-- Begin RECORDS SHOWN --

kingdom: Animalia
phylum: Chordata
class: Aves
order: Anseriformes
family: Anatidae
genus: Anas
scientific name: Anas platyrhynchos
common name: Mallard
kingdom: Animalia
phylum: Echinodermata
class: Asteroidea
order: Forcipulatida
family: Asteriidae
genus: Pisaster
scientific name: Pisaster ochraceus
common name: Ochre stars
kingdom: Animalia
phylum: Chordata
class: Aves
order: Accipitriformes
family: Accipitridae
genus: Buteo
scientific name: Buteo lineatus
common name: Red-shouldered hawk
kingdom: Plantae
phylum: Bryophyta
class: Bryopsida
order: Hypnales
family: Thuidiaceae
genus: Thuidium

-- End RECORDS SHOWN --

EXERCISE AIM: Rewrite the lines of the listing above as a numbered list, from the line holding "family: Anatidae" through the final line of the listing, both included, and leave out any blank lines.

ANSWER TO THIS PROBLEM:
1. family: Anatidae
2. genus: Anas
3. scientific name: Anas platyrhynchos
4. common name: Mallard
5. kingdom: Animalia
6. phylum: Echinodermata
7. class: Asteroidea
8. order: Forcipulatida
9. family: Asteriidae
10. genus: Pisaster
11. scientific name: Pisaster ochraceus
12. common name: Ochre stars
13. kingdom: Animalia
14. phylum: Chordata
15. class: Aves
16. order: Accipitriformes
17. family: Accipitridae
18. genus: Buteo
19. scientific name: Buteo lineatus
20. common name: Red-shouldered hawk
21. kingdom: Plantae
22. phylum: Bryophyta
23. class: Bryopsida
24. order: Hypnales
25. family: Thuidiaceae
26. genus: Thuidium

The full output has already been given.